“I mean, we’re not serious with this bill. I can’t believe that,” he said. “Let’s not do this. This is not a good bill. This isn’t ready for primetime. This isn’t ready for spring training. I’m not sure this thing’s even ready for t-ball.”
But the bill, put forth by fellow Republican Sen. Travis Hutson, cleared its final Senate committee stop. Hutson’s bill puts strict limitations on membership eligibility for Florida’s Soil and Water Conservation District boards. The bill would require candidates for the volunteer public office to be agriculture producers working or retired after at least 15 years of work or employed by an agriculture producer.
An amendment added Monday further limits membership to producers who make at least $500,000 in a year.
Buck Carpenter is an agriculture producer from Madison County. He told senators all of his income comes from agricultural exports. But under the bill, even he wouldn’t be eligible to serve on the board and wants more inclusivity.
“I am nowhere close to half-a-million in revenue,” he said. “Farmers, we buy everything at retail, sell everything wholesale and pay for freight both ways. So we have absolutely nothing to gain.”
The Florida Department of Agriculture and Consumer Services (FDACS) said it worked with Hutson to craft the bill into something digestible, but still found it too restrictive.

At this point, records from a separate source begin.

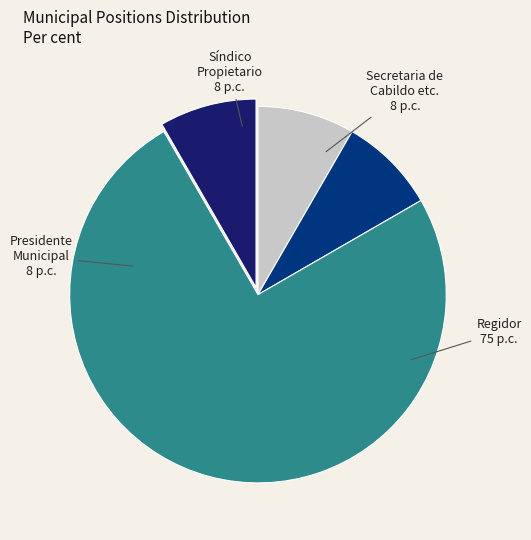

Does any single category account for the majority?

Yes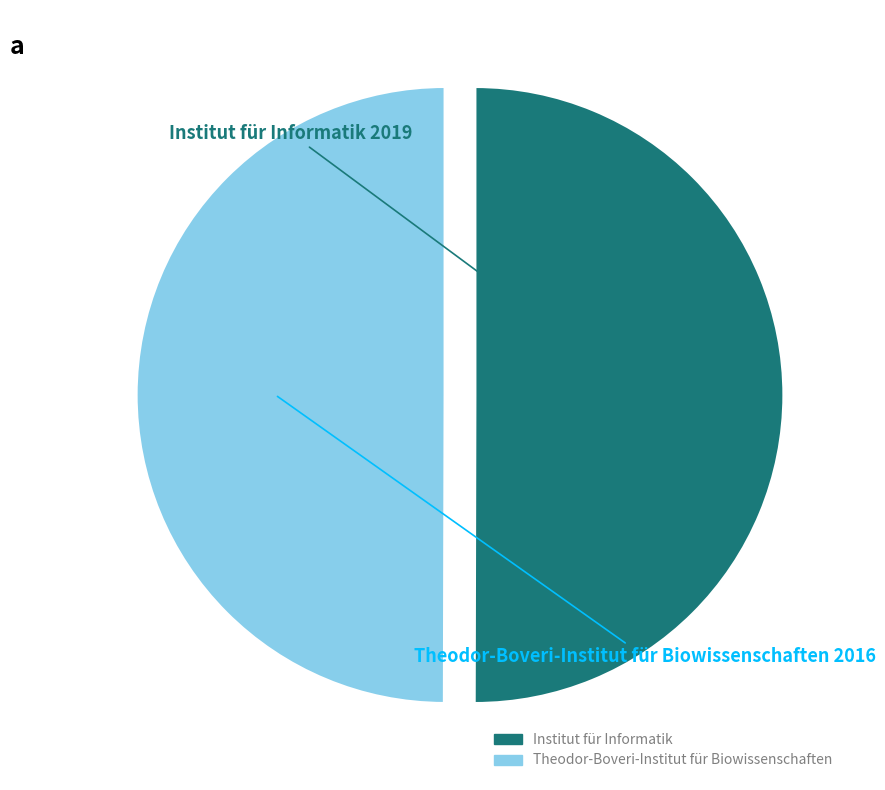

Is it true that Institut für Informatik is 56% of the pie?

False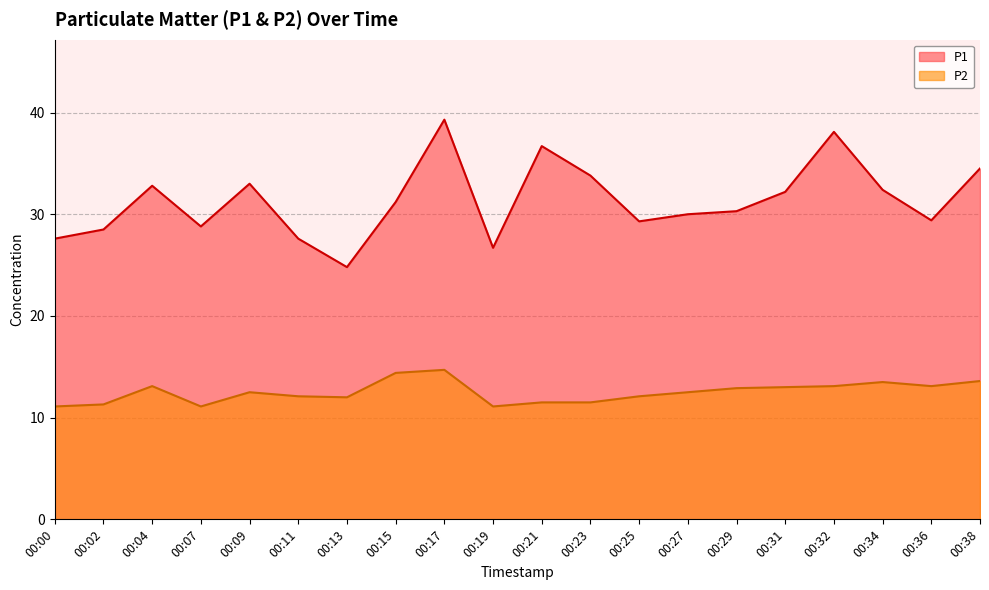

Rank the series by their average value, from highest to lowest.

P1, P2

FDACS Agricultural Water Policy Director Chris Pettit said those boards work in partnership with FDACS to not just implement best practices and policies from the department, but to also implement education and outreach components and engage in agricultural projects that require engineering. He said it would be “wholly appropriate” for experts in fields like environmental science, education and engineering that might not be a farmer or employed by one to serve on a board.
“The ability to have specific expertise in engineering, science, education and outreach are vital,” Pettit said. “Generalists can go as far as they can go. I would call myself a generalist in many areas. There’s just benefits to having the ability to draw from a broad pool of experts.”

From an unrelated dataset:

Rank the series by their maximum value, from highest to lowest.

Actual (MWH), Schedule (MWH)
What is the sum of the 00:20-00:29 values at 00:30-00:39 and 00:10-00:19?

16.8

Hutson expressed his offense with some mocking his bill and suggesting that agricultural experts aren’t also experts at engineering, education and environmental science.

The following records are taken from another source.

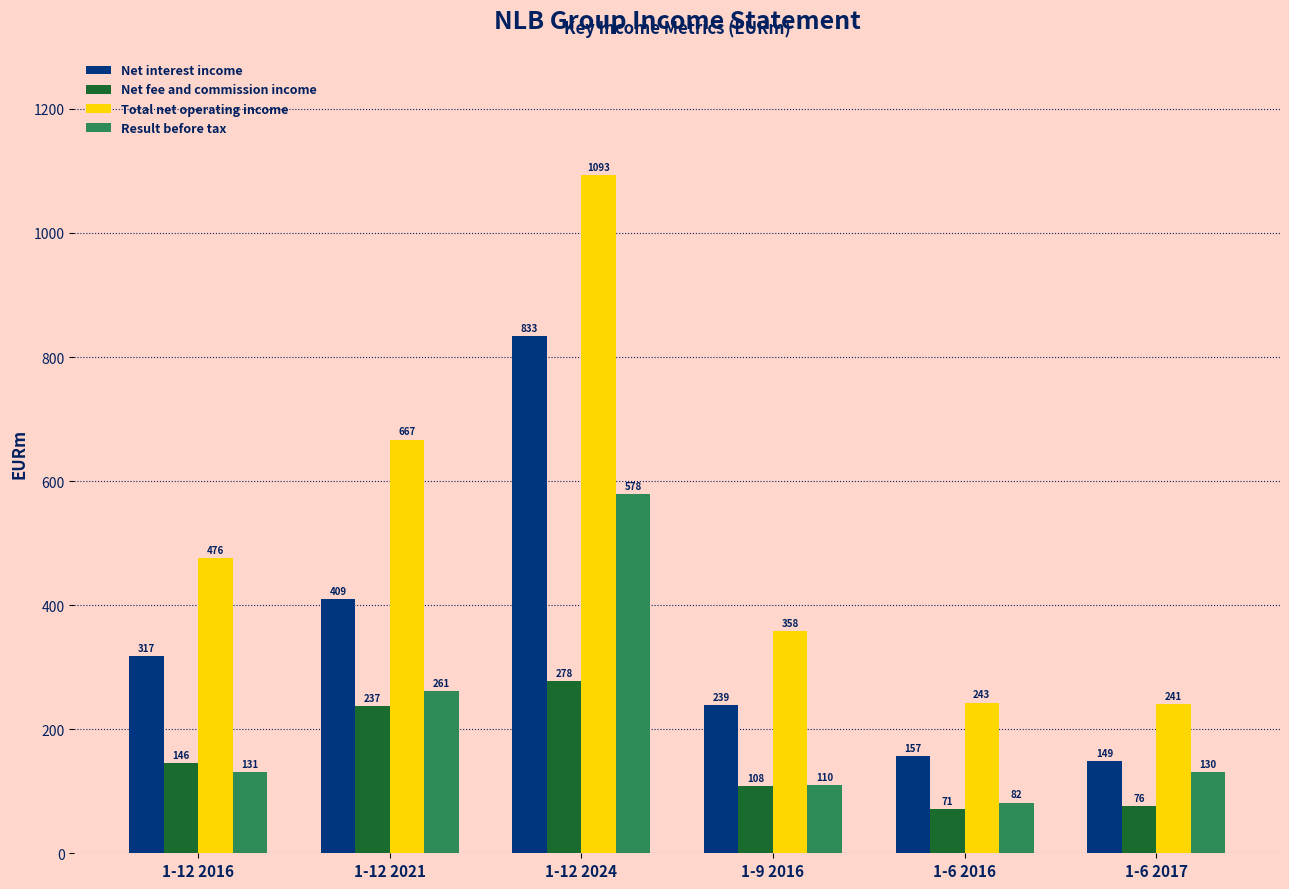

How many values in the Net interest income series are below 317?

3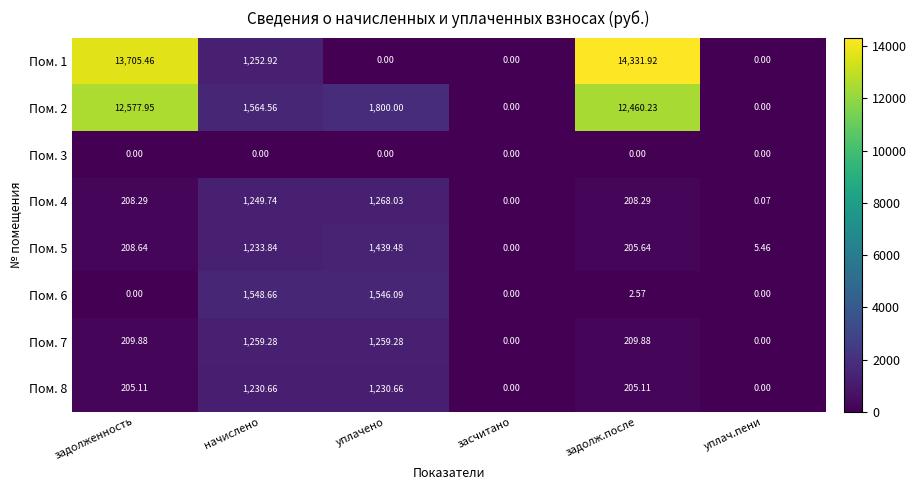

Which label corresponds to the largest value in the chart?

задолж.после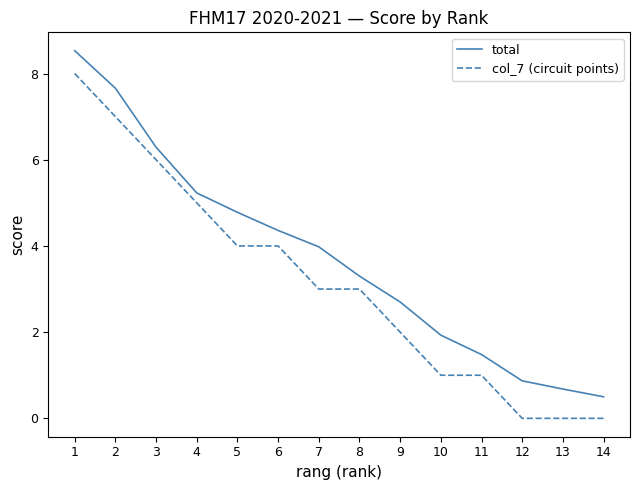

Between 2 and 13, which series saw the biggest shift?

col_7 (circuit points)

“Farmers are not stupid. They can understand this. They can resolve these issues. They’ve got staff there,” he said. “So farmers aren’t stupid and I don’t think people should start minimizing the farming community or people that work for farmers.”
Hutson’s bill almost called for the abolition of the district boards. He said he was told the boards in his area didn’t have enough representation from the agricultural community. But when he received pushback from other boards, he changed the bill to amend board membership. But board members said they don’t want the bill either.
Nicole Crosby is chair of the board in St. Johns County, part of Hutson’s district. She said a public records request to find out about alleged complaints yielded no results. She challenged the constitutionality of the bill’s restrictions and said it could be a slippery slope.
“We have a 14th Amendment that says you can’t put unreasonable restrictions on a candidate for public office. Residency, age, mental competency, those are reasonable restrictions. But restrictions that rule out perhaps 95% of Floridians from running for an office are unreasonable and unconstitutional. What’s next, major restrictions on who can run for House or Senate?”
The next step for SB 1078 is a vote on the Senate floor and possible adoption.